Growing up in one of the most thoroughly landlocked places on Earth (Illinois), the ocean was something I heard about as a kid but didn’t actually meet in person until my parents courageously took my sister and I to the Caribbean. Three-year-old me was frightened (it’s very big), but I was also enamored: Though they thundered, the waves were so calming.
Three-year-old me is deeply satisfied, then, to see a new health geography study of people living in Wellington, the capital of New Zealand. A team of researchers from New Zealand and the U.S. found that living in sight of water (which they call “bluespace”) correlates with having lower levels of psychological stress, even when accounting for income levels. So alert your friends in real estate: There’s yet another reason to bet on ocean views.

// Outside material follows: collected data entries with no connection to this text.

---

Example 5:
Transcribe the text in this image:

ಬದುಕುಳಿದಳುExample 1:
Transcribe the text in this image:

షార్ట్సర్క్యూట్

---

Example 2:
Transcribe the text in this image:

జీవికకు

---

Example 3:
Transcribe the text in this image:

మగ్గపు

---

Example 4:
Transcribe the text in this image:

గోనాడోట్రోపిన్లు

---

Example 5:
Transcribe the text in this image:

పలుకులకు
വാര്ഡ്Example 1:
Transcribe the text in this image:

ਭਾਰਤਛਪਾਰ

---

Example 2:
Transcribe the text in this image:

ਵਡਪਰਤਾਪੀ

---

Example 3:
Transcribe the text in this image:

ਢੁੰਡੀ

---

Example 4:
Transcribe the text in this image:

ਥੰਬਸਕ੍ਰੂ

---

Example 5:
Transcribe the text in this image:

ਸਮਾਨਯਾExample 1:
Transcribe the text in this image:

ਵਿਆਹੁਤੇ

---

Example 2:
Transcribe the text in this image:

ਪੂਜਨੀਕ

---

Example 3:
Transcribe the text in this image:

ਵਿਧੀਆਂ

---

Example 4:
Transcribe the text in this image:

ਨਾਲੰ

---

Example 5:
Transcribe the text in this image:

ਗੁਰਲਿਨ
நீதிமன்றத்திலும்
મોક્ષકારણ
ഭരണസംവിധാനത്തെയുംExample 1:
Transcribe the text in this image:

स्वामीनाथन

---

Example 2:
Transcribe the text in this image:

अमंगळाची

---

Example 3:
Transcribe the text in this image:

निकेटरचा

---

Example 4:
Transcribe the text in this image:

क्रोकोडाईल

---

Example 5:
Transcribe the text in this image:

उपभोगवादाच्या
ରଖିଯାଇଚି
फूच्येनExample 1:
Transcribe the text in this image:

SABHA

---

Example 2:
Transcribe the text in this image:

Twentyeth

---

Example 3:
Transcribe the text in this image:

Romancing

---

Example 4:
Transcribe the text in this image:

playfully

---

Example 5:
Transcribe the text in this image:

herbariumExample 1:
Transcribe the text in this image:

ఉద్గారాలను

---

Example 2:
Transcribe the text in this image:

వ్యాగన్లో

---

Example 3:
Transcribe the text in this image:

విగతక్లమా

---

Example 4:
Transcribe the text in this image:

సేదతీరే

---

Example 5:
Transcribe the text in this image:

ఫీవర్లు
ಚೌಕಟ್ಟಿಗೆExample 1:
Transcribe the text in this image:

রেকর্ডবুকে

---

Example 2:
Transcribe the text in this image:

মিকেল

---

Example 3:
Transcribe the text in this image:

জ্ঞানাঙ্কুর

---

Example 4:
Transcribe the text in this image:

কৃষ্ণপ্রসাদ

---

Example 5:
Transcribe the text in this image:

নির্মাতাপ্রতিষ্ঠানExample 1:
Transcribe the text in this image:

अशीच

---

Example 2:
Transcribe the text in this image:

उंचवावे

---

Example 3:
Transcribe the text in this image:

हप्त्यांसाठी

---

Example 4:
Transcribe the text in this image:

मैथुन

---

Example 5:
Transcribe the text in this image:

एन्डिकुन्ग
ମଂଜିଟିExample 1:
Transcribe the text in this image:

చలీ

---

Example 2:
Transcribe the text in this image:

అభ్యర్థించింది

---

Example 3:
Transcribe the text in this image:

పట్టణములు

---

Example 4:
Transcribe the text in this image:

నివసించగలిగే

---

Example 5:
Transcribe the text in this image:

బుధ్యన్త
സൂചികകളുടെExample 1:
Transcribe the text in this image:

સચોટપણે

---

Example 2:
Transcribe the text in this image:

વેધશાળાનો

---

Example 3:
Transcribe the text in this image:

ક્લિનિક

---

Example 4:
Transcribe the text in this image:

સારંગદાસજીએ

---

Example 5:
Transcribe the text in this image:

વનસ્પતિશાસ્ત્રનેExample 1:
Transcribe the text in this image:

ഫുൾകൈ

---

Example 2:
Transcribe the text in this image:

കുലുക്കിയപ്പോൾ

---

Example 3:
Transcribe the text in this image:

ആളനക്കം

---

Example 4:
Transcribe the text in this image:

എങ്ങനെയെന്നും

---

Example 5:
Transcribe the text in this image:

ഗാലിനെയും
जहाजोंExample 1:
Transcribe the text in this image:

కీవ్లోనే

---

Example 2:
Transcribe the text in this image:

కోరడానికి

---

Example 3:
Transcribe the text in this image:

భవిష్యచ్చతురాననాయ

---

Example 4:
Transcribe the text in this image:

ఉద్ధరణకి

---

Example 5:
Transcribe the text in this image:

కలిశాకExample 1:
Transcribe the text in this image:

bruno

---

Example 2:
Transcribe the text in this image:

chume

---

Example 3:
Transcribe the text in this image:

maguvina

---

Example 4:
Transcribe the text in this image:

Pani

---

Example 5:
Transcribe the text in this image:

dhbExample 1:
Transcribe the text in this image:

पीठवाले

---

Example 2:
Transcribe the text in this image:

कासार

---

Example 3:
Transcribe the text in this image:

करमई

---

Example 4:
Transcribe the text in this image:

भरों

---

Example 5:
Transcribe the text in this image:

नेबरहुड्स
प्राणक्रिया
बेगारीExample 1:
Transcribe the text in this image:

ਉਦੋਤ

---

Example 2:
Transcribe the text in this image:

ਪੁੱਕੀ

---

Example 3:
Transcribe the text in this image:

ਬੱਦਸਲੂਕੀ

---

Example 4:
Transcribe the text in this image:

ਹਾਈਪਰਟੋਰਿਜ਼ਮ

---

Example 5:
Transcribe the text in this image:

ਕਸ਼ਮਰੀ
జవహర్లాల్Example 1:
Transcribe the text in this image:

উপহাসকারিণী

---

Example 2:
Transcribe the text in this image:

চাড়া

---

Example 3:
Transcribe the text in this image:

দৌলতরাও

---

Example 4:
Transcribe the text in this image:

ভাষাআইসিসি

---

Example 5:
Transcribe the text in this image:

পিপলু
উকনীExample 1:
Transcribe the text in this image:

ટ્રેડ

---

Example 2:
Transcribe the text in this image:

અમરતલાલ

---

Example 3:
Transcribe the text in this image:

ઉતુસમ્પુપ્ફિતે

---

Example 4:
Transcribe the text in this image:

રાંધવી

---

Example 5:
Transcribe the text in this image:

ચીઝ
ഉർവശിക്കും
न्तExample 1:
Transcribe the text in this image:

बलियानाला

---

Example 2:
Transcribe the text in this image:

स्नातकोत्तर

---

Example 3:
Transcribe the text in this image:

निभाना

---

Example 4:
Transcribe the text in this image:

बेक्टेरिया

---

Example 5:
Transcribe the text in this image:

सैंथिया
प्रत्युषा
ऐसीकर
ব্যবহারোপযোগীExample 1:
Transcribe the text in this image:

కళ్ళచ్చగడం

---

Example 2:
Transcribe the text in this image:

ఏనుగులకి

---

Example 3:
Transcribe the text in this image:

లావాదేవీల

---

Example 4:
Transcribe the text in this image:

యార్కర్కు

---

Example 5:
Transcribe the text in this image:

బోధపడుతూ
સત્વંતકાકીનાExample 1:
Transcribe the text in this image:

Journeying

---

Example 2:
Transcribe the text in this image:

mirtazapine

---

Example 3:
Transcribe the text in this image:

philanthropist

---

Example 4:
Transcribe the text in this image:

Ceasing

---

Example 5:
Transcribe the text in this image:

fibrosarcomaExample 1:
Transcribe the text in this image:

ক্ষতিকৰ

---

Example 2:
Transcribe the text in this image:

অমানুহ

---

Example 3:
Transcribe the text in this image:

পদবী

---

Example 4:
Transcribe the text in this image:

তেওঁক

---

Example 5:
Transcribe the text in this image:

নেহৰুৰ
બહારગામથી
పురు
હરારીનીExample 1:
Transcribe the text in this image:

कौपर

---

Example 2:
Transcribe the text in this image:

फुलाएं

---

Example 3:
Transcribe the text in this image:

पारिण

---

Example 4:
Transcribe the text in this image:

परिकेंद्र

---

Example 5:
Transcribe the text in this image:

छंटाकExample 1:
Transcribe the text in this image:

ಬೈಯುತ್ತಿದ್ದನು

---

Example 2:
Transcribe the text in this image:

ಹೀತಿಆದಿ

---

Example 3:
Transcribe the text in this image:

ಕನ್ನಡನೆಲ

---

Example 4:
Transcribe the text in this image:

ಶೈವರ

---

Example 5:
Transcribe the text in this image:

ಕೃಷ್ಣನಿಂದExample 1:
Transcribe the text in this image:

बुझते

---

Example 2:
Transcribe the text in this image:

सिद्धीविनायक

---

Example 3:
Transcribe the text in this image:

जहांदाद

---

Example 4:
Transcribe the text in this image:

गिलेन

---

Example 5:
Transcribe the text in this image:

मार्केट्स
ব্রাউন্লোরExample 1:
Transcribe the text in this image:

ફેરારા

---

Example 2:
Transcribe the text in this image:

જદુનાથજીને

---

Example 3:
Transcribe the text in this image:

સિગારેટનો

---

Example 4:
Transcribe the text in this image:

In an earlier paper, the same research team found three big reasons living by “green” or “blue” spaces make people healthier: You’re more likely to be physically active; you’re more likely to run into people and talk to them (which is good, because people need to be more social than they realize); and since forests and oceans have relatively little stimulation, they’re easier on the eyes and ears than the honking bloodbath of a New York City street.
Though earlier lab research has shown that images of seascapes are calming, the team — lead by Daniel Nutsford at the University of Canterbury in New Zealand — used real-world data to find the benefit of having the ocean outside your window. Nutsford and colleagues got permission from the New Zealand government to use anonymized health data from the country’s 2011-2012 national health survey. The mental-health data came in the form of the Kessler Psychological Distress Scale, a ten-item questionnaire used to measure large-scale psychological health that yields a 1 to 40 score, with 40 being the most distressed. The researchers plotted residents’ scores against how much their homes offered views of green space or bluespace, calculated by assessing slope, aspect, distance, and elevation with some fancy software.
Having views of the Pacific was significantly associated with lower distress, even when accounting for income and crime (which also predicted lower stress). The researchers say that for every 10 percent increase in the amount of water you can see from your home, you can expect a .28 lower score on the Kessler distress scale. Curiously enough, having views of green spaces — ranging from playing fields to parks — didn’t have such an effect.
The research does have its limitations. While their models accounted for “covariates” like income and safety and the quality of the neighborhood, their data didn’t have access to how long people had lived in a given place. Also, given the cross-sectional nature of the study, it’s difficult to isolate causality: Were chill kiwis drawn to ocean views, or did the views chill the kiwis? Going forward, there are issues of reproducibility. In Wellington — an island city — less than one percent of the water is fresh, so you don’t know if the same could be said for people who live next to lakes, as one does in my native Midwest. Since so many of the world’s great cities are port cities — from Istanbul to Hong Kong to New York — it will be fascinating to see if the same correlation between blue views and chillness can be found elsewhere. (We here at Science of Us would certainly sign up for such a study.)
If the correlation is confirmed, it would help out urban planning: To support the mental health of citizens, optimize for ocean views.